[Collected data]

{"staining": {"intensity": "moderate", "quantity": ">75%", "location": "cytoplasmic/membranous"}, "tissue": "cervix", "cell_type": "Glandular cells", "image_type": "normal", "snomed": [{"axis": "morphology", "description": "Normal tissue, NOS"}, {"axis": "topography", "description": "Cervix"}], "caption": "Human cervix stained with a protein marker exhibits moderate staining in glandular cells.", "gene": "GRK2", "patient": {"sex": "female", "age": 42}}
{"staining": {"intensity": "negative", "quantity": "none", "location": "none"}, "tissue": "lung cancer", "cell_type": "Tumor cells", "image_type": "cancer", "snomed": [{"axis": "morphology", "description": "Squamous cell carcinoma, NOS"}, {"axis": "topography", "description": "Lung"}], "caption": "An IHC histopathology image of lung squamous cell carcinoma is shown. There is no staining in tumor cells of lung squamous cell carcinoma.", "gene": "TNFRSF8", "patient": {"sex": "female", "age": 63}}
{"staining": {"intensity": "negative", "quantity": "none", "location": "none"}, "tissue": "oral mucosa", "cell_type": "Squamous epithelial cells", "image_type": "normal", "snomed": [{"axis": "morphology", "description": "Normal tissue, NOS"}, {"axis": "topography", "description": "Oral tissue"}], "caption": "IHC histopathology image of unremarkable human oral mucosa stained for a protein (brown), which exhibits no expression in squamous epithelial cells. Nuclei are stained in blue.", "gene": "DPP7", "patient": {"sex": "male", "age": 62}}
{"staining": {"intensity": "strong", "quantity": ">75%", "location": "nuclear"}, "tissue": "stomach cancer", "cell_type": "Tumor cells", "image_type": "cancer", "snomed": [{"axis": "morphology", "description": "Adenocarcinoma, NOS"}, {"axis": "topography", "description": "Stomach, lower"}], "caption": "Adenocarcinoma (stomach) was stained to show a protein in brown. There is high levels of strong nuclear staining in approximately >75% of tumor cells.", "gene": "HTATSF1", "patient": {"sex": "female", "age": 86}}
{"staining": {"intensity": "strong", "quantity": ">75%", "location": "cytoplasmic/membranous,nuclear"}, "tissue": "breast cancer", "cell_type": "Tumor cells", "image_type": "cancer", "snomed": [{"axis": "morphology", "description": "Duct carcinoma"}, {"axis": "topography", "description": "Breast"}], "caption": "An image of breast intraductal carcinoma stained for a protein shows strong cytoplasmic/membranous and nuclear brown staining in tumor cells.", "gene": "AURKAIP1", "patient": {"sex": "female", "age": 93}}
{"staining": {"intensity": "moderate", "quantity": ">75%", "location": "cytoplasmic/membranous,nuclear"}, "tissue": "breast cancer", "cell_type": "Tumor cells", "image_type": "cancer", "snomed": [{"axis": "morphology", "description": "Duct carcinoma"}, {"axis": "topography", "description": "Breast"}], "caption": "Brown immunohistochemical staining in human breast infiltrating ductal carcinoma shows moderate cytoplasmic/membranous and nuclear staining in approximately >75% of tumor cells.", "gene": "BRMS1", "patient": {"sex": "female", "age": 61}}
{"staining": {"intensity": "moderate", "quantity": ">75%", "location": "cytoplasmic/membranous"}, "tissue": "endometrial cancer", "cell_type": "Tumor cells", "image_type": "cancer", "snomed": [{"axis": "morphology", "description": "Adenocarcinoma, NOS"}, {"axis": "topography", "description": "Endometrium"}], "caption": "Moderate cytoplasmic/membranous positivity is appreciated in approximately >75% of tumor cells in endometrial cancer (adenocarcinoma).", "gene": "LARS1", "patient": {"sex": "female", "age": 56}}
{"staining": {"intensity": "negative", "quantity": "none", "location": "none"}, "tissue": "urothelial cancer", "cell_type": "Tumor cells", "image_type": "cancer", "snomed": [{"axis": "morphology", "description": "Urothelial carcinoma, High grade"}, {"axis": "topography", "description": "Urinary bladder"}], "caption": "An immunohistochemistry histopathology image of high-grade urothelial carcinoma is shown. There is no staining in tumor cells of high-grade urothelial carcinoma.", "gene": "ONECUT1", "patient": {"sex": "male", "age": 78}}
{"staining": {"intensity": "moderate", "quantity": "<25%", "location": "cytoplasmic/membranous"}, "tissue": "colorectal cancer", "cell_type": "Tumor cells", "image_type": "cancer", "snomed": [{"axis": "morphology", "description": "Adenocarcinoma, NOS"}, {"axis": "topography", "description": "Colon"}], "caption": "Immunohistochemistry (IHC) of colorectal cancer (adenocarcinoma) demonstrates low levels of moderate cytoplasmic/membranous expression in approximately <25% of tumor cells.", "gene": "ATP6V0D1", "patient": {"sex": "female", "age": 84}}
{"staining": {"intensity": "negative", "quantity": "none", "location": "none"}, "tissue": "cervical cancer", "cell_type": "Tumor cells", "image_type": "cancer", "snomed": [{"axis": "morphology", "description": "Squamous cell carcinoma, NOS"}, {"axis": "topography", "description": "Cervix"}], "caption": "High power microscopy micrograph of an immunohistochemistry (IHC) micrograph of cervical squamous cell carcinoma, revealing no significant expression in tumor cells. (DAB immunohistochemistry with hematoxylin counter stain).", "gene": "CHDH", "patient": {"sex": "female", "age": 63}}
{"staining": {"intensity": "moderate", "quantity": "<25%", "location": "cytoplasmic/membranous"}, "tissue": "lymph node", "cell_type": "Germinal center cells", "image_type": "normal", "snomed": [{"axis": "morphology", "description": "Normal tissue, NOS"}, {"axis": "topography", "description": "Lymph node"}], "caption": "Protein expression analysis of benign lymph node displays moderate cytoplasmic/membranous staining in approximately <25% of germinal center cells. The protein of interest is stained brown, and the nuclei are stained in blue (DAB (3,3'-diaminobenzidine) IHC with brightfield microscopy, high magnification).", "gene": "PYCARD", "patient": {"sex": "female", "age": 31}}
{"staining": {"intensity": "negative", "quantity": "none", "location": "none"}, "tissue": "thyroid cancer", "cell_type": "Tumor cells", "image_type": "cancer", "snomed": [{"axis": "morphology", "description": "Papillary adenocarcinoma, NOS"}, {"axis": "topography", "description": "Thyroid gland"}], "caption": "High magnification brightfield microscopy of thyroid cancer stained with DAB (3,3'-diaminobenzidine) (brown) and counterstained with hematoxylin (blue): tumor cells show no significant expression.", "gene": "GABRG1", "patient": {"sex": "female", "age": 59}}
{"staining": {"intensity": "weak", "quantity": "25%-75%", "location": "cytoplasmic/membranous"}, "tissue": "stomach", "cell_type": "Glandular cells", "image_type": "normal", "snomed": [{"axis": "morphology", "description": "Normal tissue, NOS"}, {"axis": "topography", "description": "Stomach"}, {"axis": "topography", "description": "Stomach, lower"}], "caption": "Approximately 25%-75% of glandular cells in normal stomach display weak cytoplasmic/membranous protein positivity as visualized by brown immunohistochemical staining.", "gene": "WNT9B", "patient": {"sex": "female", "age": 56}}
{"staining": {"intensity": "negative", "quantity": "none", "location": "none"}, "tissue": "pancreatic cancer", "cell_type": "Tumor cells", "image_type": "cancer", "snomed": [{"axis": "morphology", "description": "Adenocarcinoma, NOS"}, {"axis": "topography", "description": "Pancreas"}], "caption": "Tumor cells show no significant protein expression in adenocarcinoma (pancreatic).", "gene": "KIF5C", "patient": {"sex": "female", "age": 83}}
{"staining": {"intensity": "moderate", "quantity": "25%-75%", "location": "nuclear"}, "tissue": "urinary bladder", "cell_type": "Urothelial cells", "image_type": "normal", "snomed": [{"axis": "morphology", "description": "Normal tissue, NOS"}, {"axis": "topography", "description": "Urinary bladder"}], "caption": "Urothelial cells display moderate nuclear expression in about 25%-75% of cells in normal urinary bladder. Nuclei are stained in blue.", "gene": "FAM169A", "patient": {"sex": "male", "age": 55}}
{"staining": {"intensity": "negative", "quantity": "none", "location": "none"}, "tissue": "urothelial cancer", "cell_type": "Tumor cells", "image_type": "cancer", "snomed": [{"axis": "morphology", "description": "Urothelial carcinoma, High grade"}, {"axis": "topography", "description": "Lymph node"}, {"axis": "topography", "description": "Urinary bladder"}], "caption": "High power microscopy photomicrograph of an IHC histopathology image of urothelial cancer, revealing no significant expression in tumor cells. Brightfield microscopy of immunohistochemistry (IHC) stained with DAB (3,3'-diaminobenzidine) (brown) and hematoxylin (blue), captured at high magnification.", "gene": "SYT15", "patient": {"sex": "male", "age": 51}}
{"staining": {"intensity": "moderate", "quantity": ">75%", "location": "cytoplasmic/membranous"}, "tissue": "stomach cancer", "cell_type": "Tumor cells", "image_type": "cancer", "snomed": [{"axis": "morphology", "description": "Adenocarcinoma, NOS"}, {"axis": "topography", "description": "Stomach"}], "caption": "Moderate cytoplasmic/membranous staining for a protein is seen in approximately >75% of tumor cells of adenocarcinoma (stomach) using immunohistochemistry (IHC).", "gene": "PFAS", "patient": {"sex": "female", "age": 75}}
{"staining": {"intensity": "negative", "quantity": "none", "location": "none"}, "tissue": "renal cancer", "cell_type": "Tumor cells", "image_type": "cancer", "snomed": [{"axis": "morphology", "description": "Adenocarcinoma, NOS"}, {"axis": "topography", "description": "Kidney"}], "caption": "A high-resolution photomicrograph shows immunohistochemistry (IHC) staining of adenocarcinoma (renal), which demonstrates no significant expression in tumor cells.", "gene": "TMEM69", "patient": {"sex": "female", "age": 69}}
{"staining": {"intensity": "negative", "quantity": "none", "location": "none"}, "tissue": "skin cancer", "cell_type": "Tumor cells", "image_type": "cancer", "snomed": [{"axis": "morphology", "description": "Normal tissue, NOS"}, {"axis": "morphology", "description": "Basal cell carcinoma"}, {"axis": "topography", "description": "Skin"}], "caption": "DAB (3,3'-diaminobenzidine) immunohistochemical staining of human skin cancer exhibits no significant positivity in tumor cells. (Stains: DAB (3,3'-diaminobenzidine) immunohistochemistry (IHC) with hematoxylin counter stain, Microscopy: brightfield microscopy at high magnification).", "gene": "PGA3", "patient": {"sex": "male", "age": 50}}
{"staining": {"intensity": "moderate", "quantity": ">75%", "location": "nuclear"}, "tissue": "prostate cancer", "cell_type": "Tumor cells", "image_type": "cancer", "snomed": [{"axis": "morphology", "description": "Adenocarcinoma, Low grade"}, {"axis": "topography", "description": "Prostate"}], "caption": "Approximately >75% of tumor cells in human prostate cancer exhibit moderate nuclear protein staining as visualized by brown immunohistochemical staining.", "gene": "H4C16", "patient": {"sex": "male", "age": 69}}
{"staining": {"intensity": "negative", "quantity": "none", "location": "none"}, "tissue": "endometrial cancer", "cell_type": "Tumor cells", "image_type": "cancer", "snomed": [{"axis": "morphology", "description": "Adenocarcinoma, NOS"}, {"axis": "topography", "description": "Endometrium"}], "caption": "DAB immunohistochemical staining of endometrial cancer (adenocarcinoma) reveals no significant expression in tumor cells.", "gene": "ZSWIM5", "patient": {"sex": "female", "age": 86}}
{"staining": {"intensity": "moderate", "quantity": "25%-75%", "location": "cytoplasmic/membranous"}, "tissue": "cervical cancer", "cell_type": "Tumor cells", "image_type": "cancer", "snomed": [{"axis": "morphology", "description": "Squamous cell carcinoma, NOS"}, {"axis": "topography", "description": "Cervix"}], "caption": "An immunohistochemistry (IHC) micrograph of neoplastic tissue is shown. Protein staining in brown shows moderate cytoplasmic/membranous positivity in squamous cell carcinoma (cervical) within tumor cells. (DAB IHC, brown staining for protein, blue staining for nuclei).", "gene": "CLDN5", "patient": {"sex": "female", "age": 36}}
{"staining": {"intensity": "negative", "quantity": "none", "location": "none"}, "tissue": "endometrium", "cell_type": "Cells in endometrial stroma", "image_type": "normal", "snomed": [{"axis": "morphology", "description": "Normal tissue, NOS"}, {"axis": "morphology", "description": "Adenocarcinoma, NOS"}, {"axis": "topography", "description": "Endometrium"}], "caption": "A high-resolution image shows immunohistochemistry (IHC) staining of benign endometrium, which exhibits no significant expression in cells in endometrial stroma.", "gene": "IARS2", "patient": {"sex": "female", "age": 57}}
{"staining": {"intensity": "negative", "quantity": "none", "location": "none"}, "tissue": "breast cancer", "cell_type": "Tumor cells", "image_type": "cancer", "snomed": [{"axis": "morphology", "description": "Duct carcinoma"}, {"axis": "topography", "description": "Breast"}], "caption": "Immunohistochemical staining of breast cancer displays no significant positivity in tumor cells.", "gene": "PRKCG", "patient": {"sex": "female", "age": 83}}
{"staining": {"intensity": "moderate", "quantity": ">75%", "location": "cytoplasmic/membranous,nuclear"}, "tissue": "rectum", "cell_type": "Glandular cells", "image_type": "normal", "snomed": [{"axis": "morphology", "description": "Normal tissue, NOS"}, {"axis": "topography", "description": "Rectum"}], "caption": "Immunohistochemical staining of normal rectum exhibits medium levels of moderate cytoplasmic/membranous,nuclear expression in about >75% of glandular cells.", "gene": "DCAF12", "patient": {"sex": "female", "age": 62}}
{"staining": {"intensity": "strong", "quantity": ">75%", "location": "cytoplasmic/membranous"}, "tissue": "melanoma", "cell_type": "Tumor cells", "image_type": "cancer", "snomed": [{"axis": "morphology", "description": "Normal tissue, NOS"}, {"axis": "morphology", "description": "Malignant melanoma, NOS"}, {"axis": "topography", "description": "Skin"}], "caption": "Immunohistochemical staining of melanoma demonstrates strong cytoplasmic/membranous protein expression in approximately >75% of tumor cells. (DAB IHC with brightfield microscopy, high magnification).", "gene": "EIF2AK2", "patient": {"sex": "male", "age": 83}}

■ **Instructions for the task**
Across the records above, return every line that contains the word "photomicrograph".

■ **Output for this exercise**
{"staining": {"intensity": "negative", "quantity": "none", "location": "none"}, "tissue": "urothelial cancer", "cell_type": "Tumor cells", "image_type": "cancer", "snomed": [{"axis": "morphology", "description": "Urothelial carcinoma, High grade"}, {"axis": "topography", "description": "Lymph node"}, {"axis": "topography", "description": "Urinary bladder"}], "caption": "High power microscopy photomicrograph of an IHC histopathology image of urothelial cancer, revealing no significant expression in tumor cells. Brightfield microscopy of immunohistochemistry (IHC) stained with DAB (3,3'-diaminobenzidine) (brown) and hematoxylin (blue), captured at high magnification.", "gene": "SYT15", "patient": {"sex": "male", "age": 51}}
{"staining": {"intensity": "negative", "quantity": "none", "location": "none"}, "tissue": "renal cancer", "cell_type": "Tumor cells", "image_type": "cancer", "snomed": [{"axis": "morphology", "description": "Adenocarcinoma, NOS"}, {"axis": "topography", "description": "Kidney"}], "caption": "A high-resolution photomicrograph shows immunohistochemistry (IHC) staining of adenocarcinoma (renal), which demonstrates no significant expression in tumor cells.", "gene": "TMEM69", "patient": {"sex": "female", "age": 69}}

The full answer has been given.